Notes from the teams shipping long context to real users.

By Priya Raman3 min read

For most of the last year, the conversation around long-context workflows has been louder than the evidence. That is starting to change.

Inside HubSpot, the rollout looked less like a moonshot and more like a slow migration. A pilot, a champion, a quiet expansion, a budget line.

The cost curve matters here. Llama 4 is roughly an order of magnitude cheaper per token than the equivalent model 18 months ago, and that changes which problems are worth automating at all.
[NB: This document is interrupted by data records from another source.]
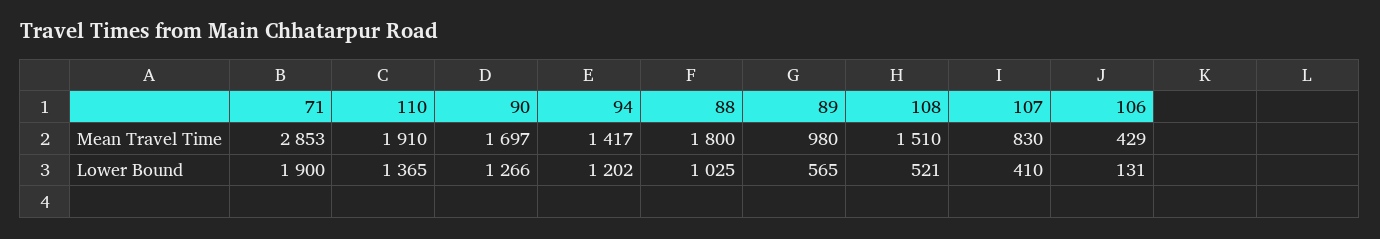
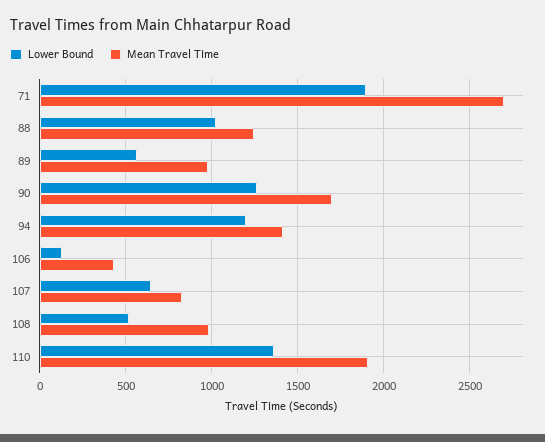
  {
    "Mean Travel Time": {
-     "71": 2853,
+     "71": 2700,
      "110": 1910,
      "90": 1697,
      "94": 1417,
-     "88": 1800,
+     "88": 1250,
      "89": 980,
-     "108": 1510,
+     "108": 1000,
      "107": 830,
      "106": 429
    },
    "Lower Bound": {
      "71": 1900,
      "110": 1365,
      "90": 1266,
      "94": 1202,
      "88": 1025,
      "89": 565,
      "108": 521,
-     "107": 410,
+     "107": 650,
      "106": 131
    }
  }

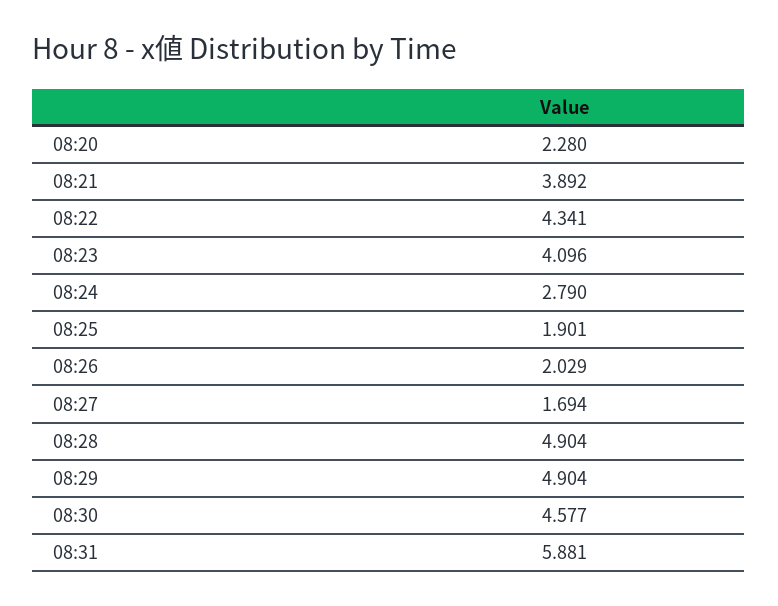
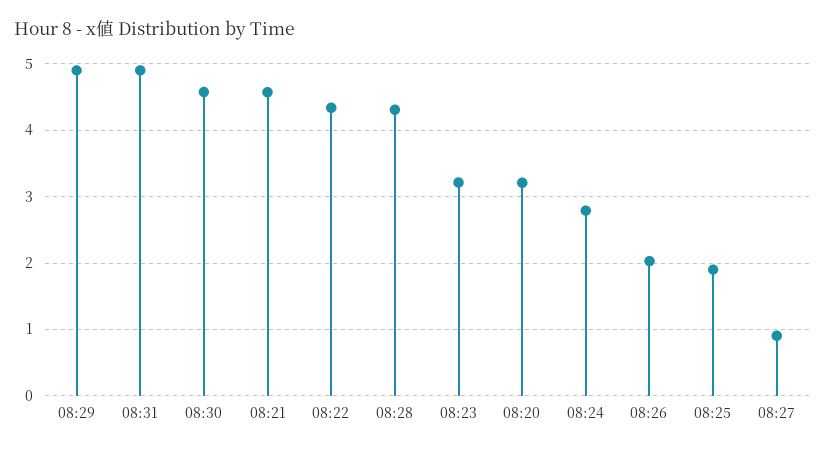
  {
-   "08:20": 2.28,
+   "08:20": 3.2,
-   "08:21": 3.892,
+   "08:21": 4.6,
    "08:22": 4.341,
-   "08:23": 4.096,
+   "08:23": 3.2,
    "08:24": 2.79,
    "08:25": 1.901,
    "08:26": 2.029,
-   "08:27": 1.694,
+   "08:27": 0.9,
-   "08:28": 4.904,
+   "08:28": 4.3,
    "08:29": 4.904,
    "08:30": 4.577,
-   "08:31": 5.881
+   "08:31": 4.9
  }

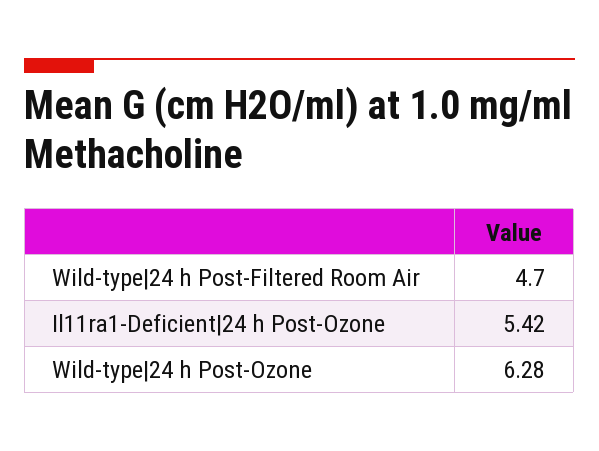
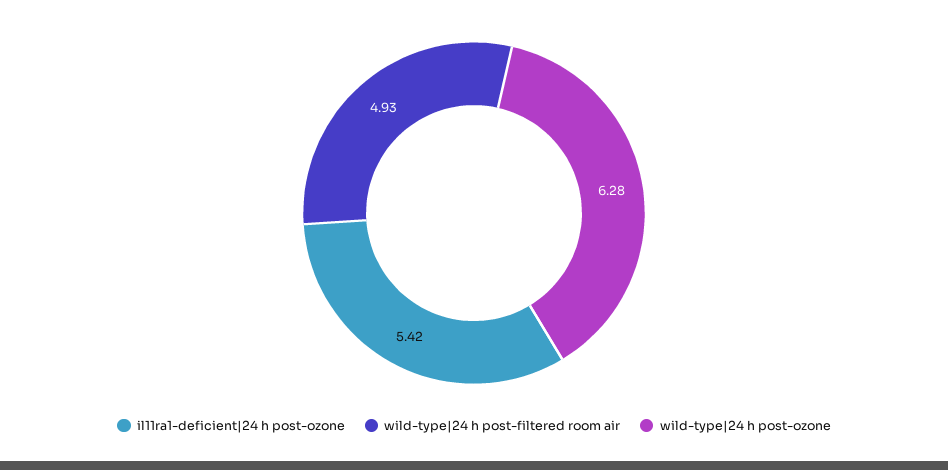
  {
-   "Wild-type|24 h Post-Filtered Room Air": 4.7,
+   "Wild-type|24 h Post-Filtered Room Air": 4.93,
    "Il11ra1-Deficient|24 h Post-Ozone": 5.42,
    "Wild-type|24 h Post-Ozone": 6.28
  }

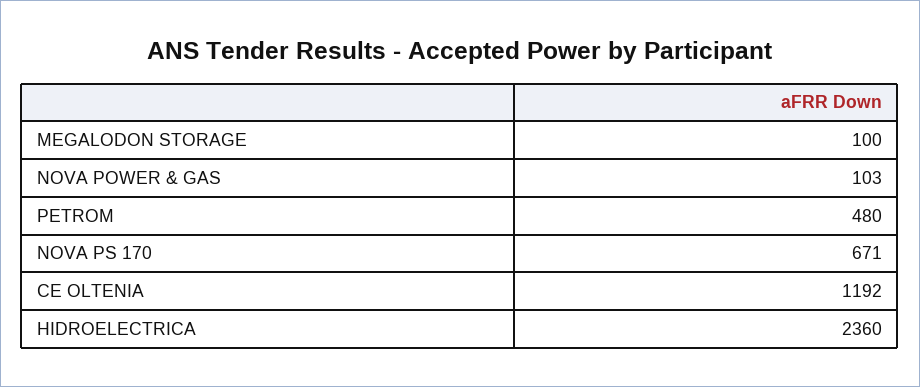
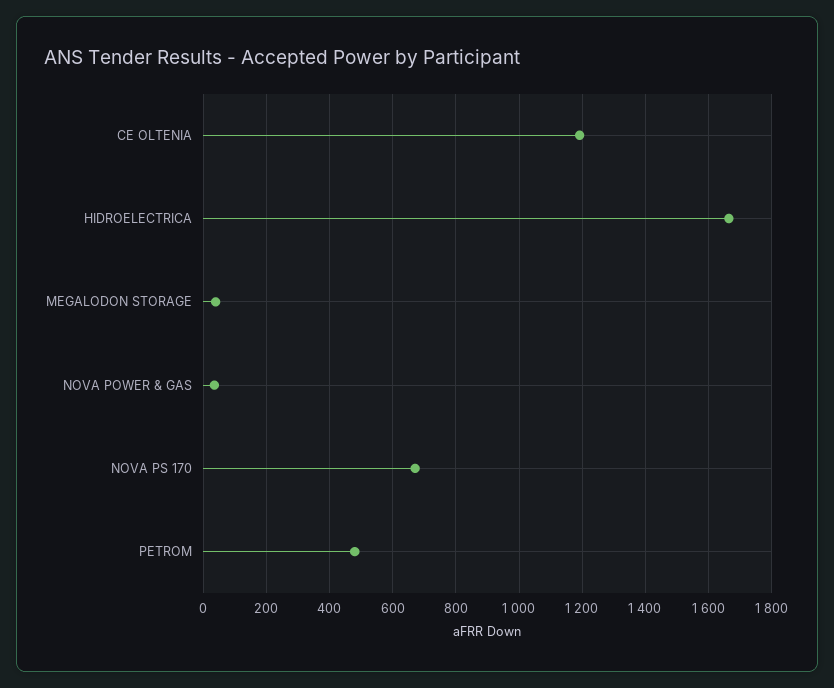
  {
-   "MEGALODON STORAGE": 100,
+   "MEGALODON STORAGE": 40,
-   "NOVA POWER & GAS": 103,
+   "NOVA POWER & GAS": 40,
    "PETROM": 480,
    "NOVA PS 170": 671,
    "CE OLTENIA": 1192,
-   "HIDROELECTRICA": 2360
+   "HIDROELECTRICA": 1660
  }

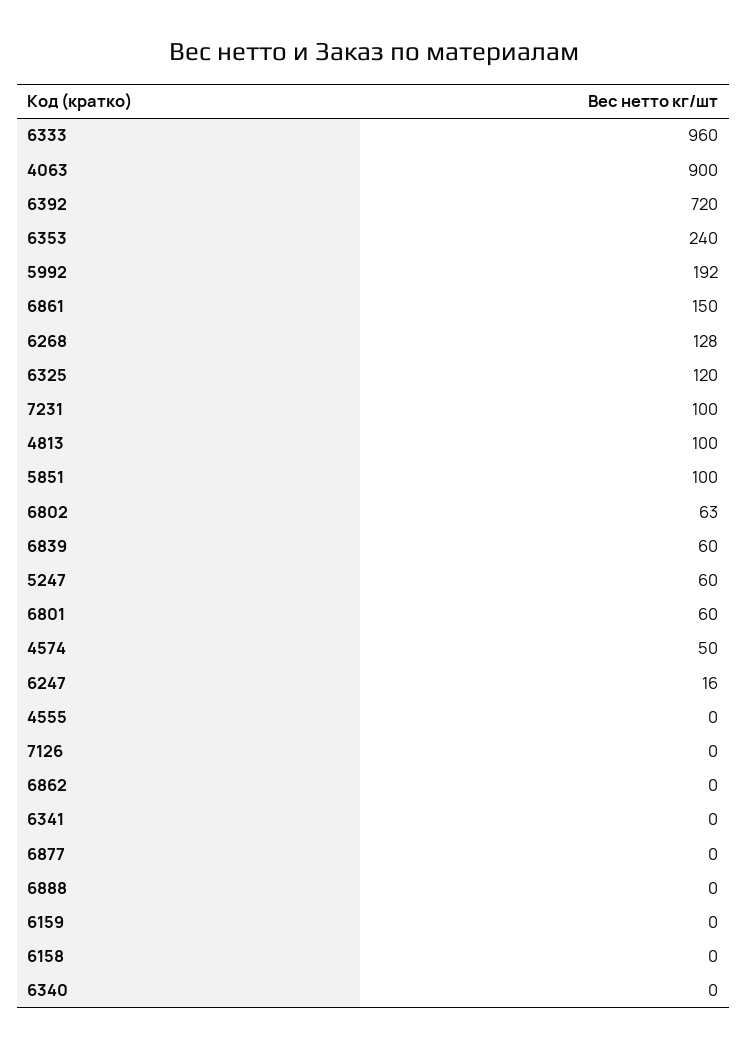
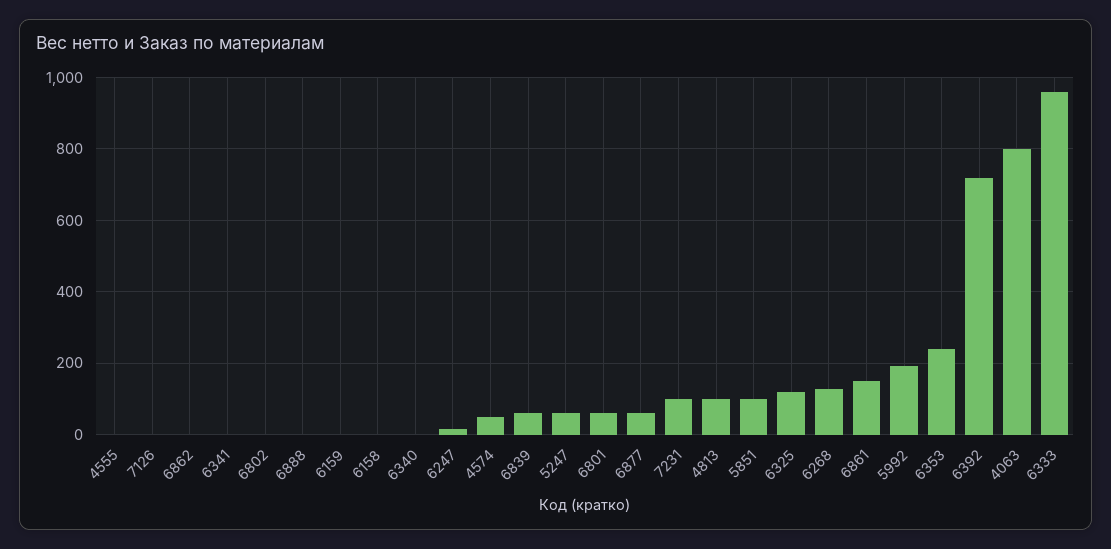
  {
    "6333": 960,
-   "4063": 900,
+   "4063": 800,
    "6392": 720,
    "6353": 240,
    "5992": 192,
    "6861": 150,
    "6268": 128,
    "6325": 120,
    "7231": 100,
    "4813": 100,
    "5851": 100,
-   "6802": 63,
+   "6802": 0,
    "6839": 60,
    "5247": 60,
    "6801": 60,
    "4574": 50,
    "6247": 16,
    "4555": 0,
    "7126": 0,
    "6862": 0,
    "6341": 0,
-   "6877": 0,
+   "6877": 60,
    "6888": 0,
    "6159": 0,
    "6158": 0,
    "6340": 0
  }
The skeptical read is that we are watching a feature, not a platform. The optimistic read is that long context is exactly the kind of feature that becomes a platform when nobody is paying attention.

The cost curve matters here. GPT-5.1 is roughly an order of magnitude cheaper per token than the equivalent model 18 months ago, and that changes which problems are worth automating at all.

Inside Atlassian, the rollout looked less like a moonshot and more like a slow migration. A pilot, a champion, a quiet expansion, a budget line.

Teams that win with tool-first agents tend to share a habit: they write the evals before they write the prompts. Everything else follows from that.

None of this guarantees a clean story. Alibaba Qwen could ship a model next month that rearranges the assumptions in this piece. But the direction of travel, for now, is clear enough to plan around.